Counting minimal cutsets and $p_c<1$
Philip Easo, Franco Severo, Vincent Tassion
TL;DR
The paper characterizes when percolation on an infinite graph has a uniformly percolating phase by linking it to the growth rate of minimal cutsets: it proves ${p_c^*(G)<1}$ if and only if ${\kappa(G)<\infty}$, where ${\kappa(G)=\sup_{n\ge1} q_n^{1/n}}$ and ${q_n}$ counts minimal cutsets of size ${n}$ from a vertex to infinity. It also shows that every uniformly transient graph satisfies ${\kappa(G)<\infty}$, yielding ${p_c^*(G)<1}$ for such graphs, and extends these ideas to transitive graphs with superlinear growth, anchored isoperimetric inequalities, and related percolation bounds. The authors develop a Peierls-type framework combined with positive association, a novel Markov-chain covering lemma, and a Gaussian free field (GFF) approach to bound the occurrence of prescribed cutsets, providing both combinatorial and probabilistic routes to the main results.

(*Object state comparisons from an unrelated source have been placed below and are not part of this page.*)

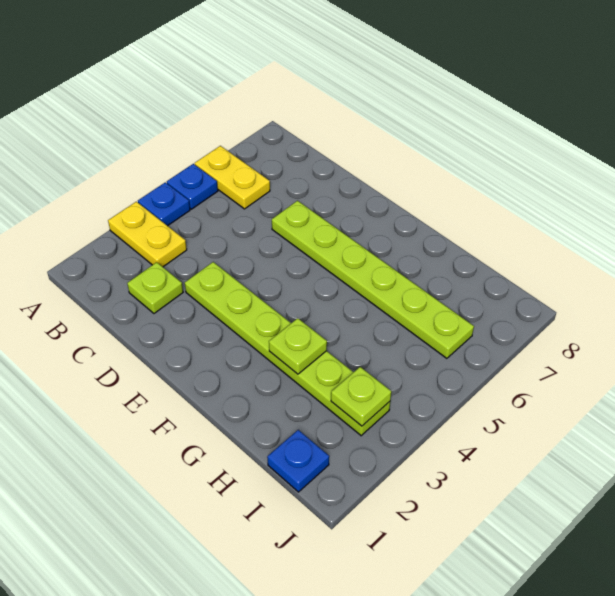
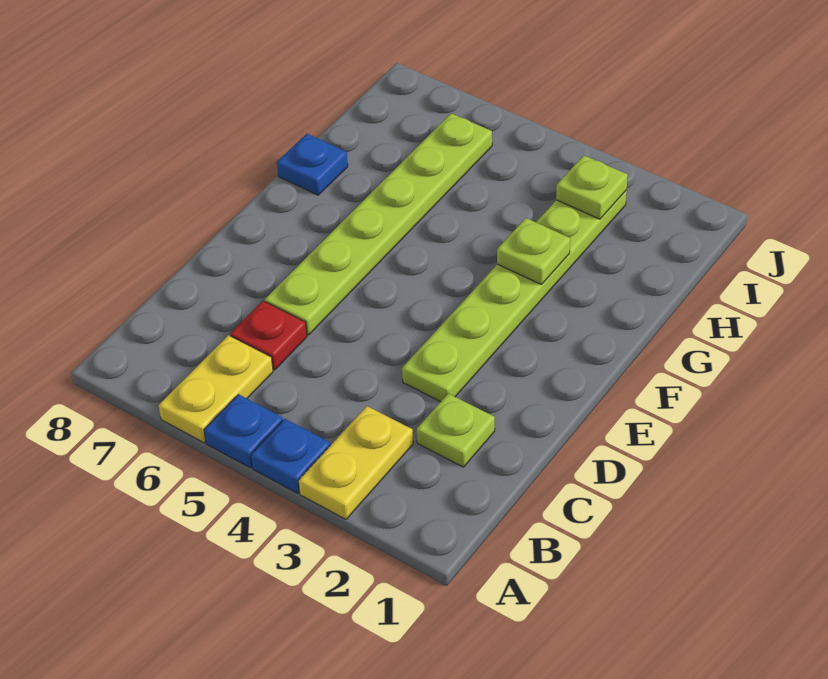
none -> red plate C6 level 1
blue plate I1 level 1 -> blue plate G8 level 1

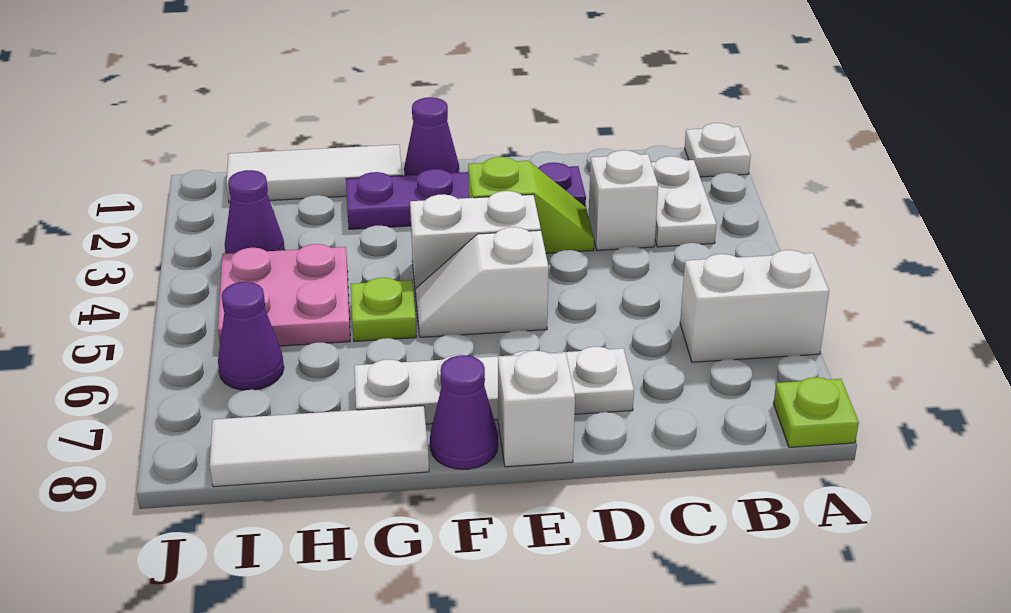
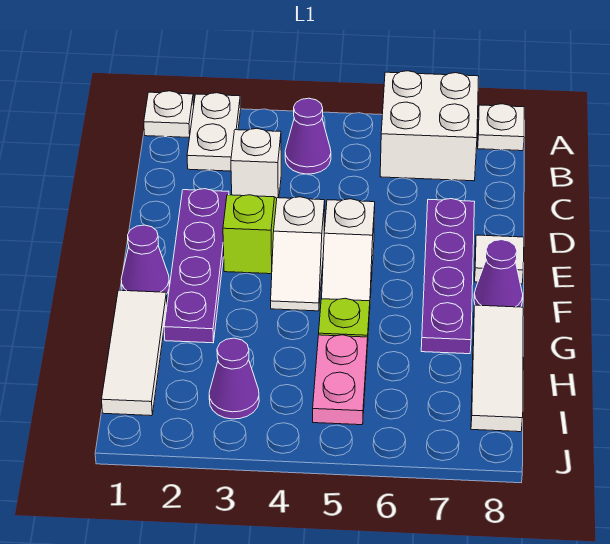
white brick A6:B6 level 1 -> white brick A6:B7 level 1
lime plate A8 level 1 -> white plate A8 level 1
white plate B2:B3 level 1 -> white plate A2:B2 level 1
white plate D7:G7 level 1 -> purple plate D7:G7 level 1
white brick E4:F4 level 1 -> white slope E4:F4 level 1 top E
white brick E8 level 1 -> white tile E8 level 1
pink plate H4:I5 level 1 -> pink plate H5:I5 level 1
purple cone I6 level 1 -> purple cone B4 level 1

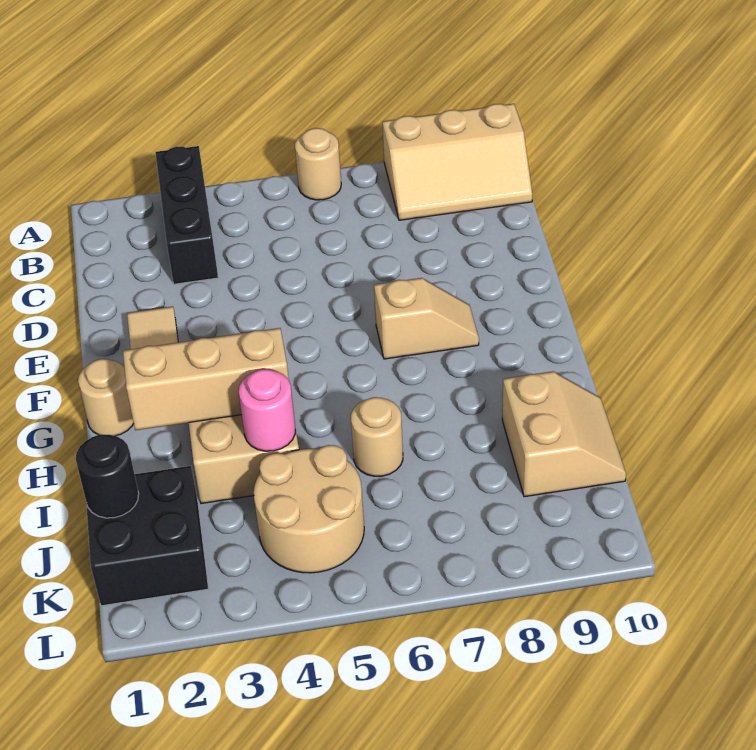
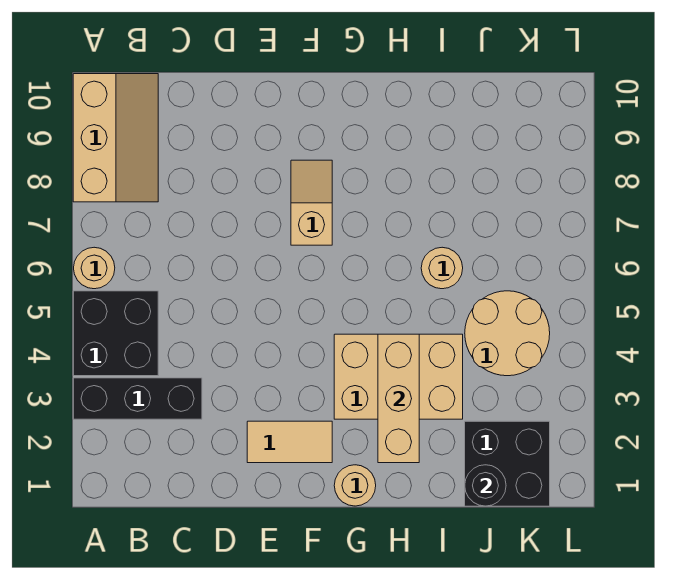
none -> black brick A4:B5 level 1
pink round brick I4 level 2 -> none
tan slope I9:J10 level 1 top 9 -> none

These findings unify geometric, probabilistic, and analytic perspectives on ${p_c<1}$ for broad graph classes and offer new tools for analyzing giant clusters and percolation phases, with potential extensions to related models like the Ising model.
Abstract
We prove two results concerning percolation on general graphs. - We establish the converse of the classical Peierls argument: if the critical parameter for (uniform) percolation satisfies $p_c<1$, then the number of minimal cutsets of size $n$ separating a given vertex from infinity is bounded above exponentially in $n$. This resolves a conjecture of Babson and Benjamini from 1999. - We prove that $p_c<1$ for every uniformly transient graph. This solves a problem raised by Duminil-Copin, Goswami, Raoufi, Severo and Yadin, and provides a new proof that $p_c<1$ for every transitive graph of superlinear growth.